In the 1980s, the Teenagers had resorted to using a female singer to imitate Lymon's prepubescent voice, and Pearl McKinnon joined the band. The members at that time were Jimmy Merchant, Herman Santiago, Eric Ward, and Pearl McKinnon. By 1983, Ward had been replaced by Derek Ventura, and in 1984, Phil Garrito took over for Ventura. Roz Morehead replaced McKinnon, and Marilyn Byers moved into Morehead's lead spot. Later in the 1980s, the group had settled on a new lead, Jimmy Castor. Castor remained lead until the 1990s, when he was replaced by Timothy Wilson, former lead of Tiny Tim and the Hits. This line-up appeared on the PBS special Doo Wop 51 in 2000.

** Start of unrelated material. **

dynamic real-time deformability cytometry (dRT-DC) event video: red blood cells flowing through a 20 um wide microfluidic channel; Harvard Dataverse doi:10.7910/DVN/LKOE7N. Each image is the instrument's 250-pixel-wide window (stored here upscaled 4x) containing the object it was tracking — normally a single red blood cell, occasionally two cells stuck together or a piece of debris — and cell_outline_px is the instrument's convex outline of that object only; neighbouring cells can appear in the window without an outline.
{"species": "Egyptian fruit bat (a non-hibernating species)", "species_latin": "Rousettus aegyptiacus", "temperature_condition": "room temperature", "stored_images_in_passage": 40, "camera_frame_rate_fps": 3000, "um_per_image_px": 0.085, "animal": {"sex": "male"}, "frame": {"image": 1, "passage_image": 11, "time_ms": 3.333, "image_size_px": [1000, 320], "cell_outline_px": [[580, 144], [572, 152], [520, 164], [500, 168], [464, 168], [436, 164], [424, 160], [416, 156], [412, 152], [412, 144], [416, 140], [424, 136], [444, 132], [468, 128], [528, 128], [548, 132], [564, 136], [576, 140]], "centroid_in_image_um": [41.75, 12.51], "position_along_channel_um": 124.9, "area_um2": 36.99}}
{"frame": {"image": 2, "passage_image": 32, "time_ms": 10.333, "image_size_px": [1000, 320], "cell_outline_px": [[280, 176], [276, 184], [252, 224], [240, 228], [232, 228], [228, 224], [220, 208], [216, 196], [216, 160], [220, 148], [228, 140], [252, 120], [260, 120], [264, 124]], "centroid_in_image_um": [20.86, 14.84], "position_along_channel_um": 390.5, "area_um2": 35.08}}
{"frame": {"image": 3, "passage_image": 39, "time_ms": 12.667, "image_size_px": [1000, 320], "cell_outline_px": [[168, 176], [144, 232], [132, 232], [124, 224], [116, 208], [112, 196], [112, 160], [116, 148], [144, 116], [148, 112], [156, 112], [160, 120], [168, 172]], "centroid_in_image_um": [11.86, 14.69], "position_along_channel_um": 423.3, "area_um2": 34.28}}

The group is no longer performing as of 2020.
==Frankie Lymon & the Teenagers discography==
===Albums===

| Year | Album | Record label |
|---|---|---|
| 1956 | The Teenagers Featuring Frankie Lymon | Gee Records |

===Singles===

Year: Title; Peak chart positions; Record Label; B-side; Album
US Pop: US R&B; UK
1956: "Why Do Fools Fall in Love" ^{1}; 6; 1; 1; Gee Records; "Please Be Mine"; The Teenagers Featuring Frankie Lymon
"I Want You to Be My Girl" ^{2}: 13; 3; —; "I'm Not a Know It All"
"I Promise to Remember": 57; 10; —; "Who Can Explain?" (R&B #7)
"The ABC's of Love": 77; 8; —; "Share"
"I'm Not a Juvenile Delinquent": —; —; 12; "Baby, Baby" (UK #4)
1957: "Teenage Love"; —; —; —; "Paper Castles"
"Out in the Cold Again" ^{1}: —; 10; —; "Miracle in the Rain"
"Goody Goody" ^{3}: 20; —; 24; "Creation of Love"
"Everything to Me": —; —; —; "Flip-Flop"; Lead Vocals by Billy Lobrano
1958: "My Broken Heart"; —; —; —; Roulette Records; "Mama Wanna Rock"
1960: "Can You Tell Me"; —; —; —; End Records; "A Little Wiser Now"; Featuring Freddie Houston
1963: "The Lemon-Twist Dance"; —; —; —; Tahoe Records; "The Twisting Rhumba"
1989: "Why Do Fools Fall in Love"; —; —; 84; N/A; Re-release
"—" denotes releases that did not chart or were not released in that territory.

Notes:
- ^{1} Released as by "The Teenagers featuring Frankie Lymon"
- ^{2} Early copies released as by "The Teenagers featuring Frankie Lymon"; billing on later pressings changed to "Frankie Lymon & the Teenagers"
- ^{3} Frankie Lymon solo recordings released under the group's name

===Films===
- Rock, Rock, Rock, 1956, with Chuck Berry, the Moonglows, and the Flamingos.